Problem requirements >>
Without the pictures, reproduce the records that follow exactly.
======
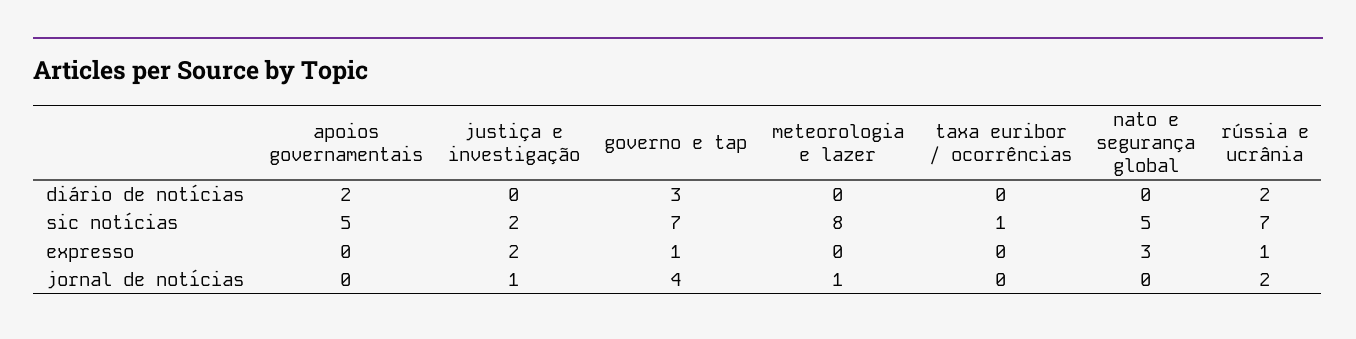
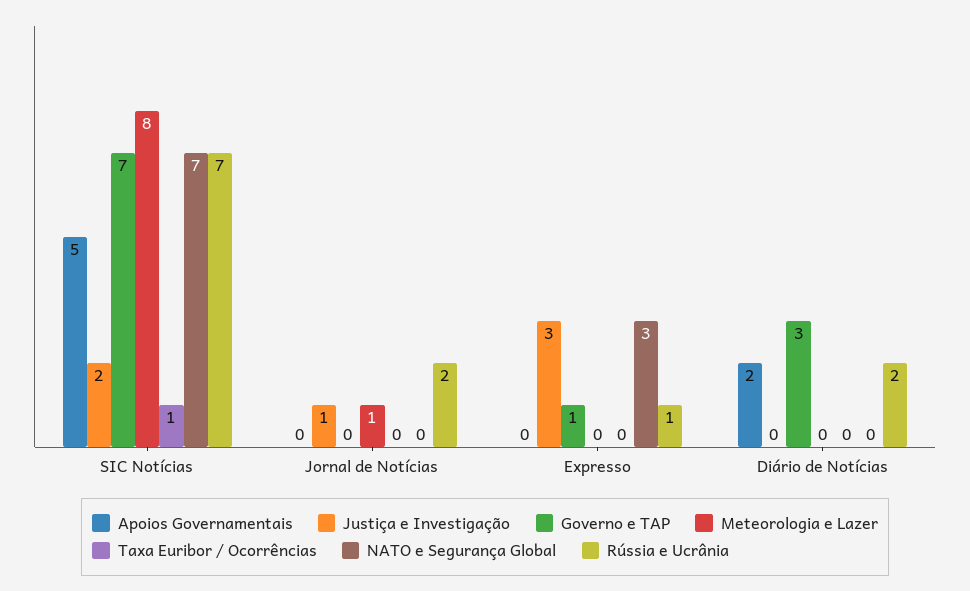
  {
    "apoios governamentais": {
      "diário de notícias": 2,
      "sic notícias": 5,
      "expresso": 0,
      "jornal de notícias": 0
    },
    "justiça e investigação": {
      "diário de notícias": 0,
      "sic notícias": 2,
-     "expresso": 2,
+     "expresso": 3,
      "jornal de notícias": 1
    },
    "governo e tap": {
      "diário de notícias": 3,
      "sic notícias": 7,
      "expresso": 1,
-     "jornal de notícias": 4
+     "jornal de notícias": 0
    },
    "meteorologia e lazer": {
      "diário de notícias": 0,
      "sic notícias": 8,
      "expresso": 0,
      "jornal de notícias": 1
    },
    "taxa euribor / ocorrências": {
      "diário de notícias": 0,
      "sic notícias": 1,
      "expresso": 0,
      "jornal de notícias": 0
    },
    "nato e segurança global": {
      "diário de notícias": 0,
-     "sic notícias": 5,
+     "sic notícias": 7,
      "expresso": 3,
      "jornal de notícias": 0
    },
    "rússia e ucrânia": {
      "diário de notícias": 2,
      "sic notícias": 7,
      "expresso": 1,
      "jornal de notícias": 2
    }
  }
======
Exercise result >>
  {
    "apoios governamentais": {
      "diário de notícias": 2,
      "sic notícias": 5,
      "expresso": 0,
      "jornal de notícias": 0
    },
    "justiça e investigação": {
      "diário de notícias": 0,
      "sic notícias": 2,
-     "expresso": 2,
+     "expresso": 3,
      "jornal de notícias": 1
    },
    "governo e tap": {
      "diário de notícias": 3,
      "sic notícias": 7,
      "expresso": 1,
-     "jornal de notícias": 4
+     "jornal de notícias": 0
    },
    "meteorologia e lazer": {
      "diário de notícias": 0,
      "sic notícias": 8,
      "expresso": 0,
      "jornal de notícias": 1
    },
    "taxa euribor / ocorrências": {
      "diário de notícias": 0,
      "sic notícias": 1,
      "expresso": 0,
      "jornal de notícias": 0
    },
    "nato e segurança global": {
      "diário de notícias": 0,
-     "sic notícias": 5,
+     "sic notícias": 7,
      "expresso": 3,
      "jornal de notícias": 0
    },
    "rússia e ucrânia": {
      "diário de notícias": 2,
      "sic notícias": 7,
      "expresso": 1,
      "jornal de notícias": 2
    }
  }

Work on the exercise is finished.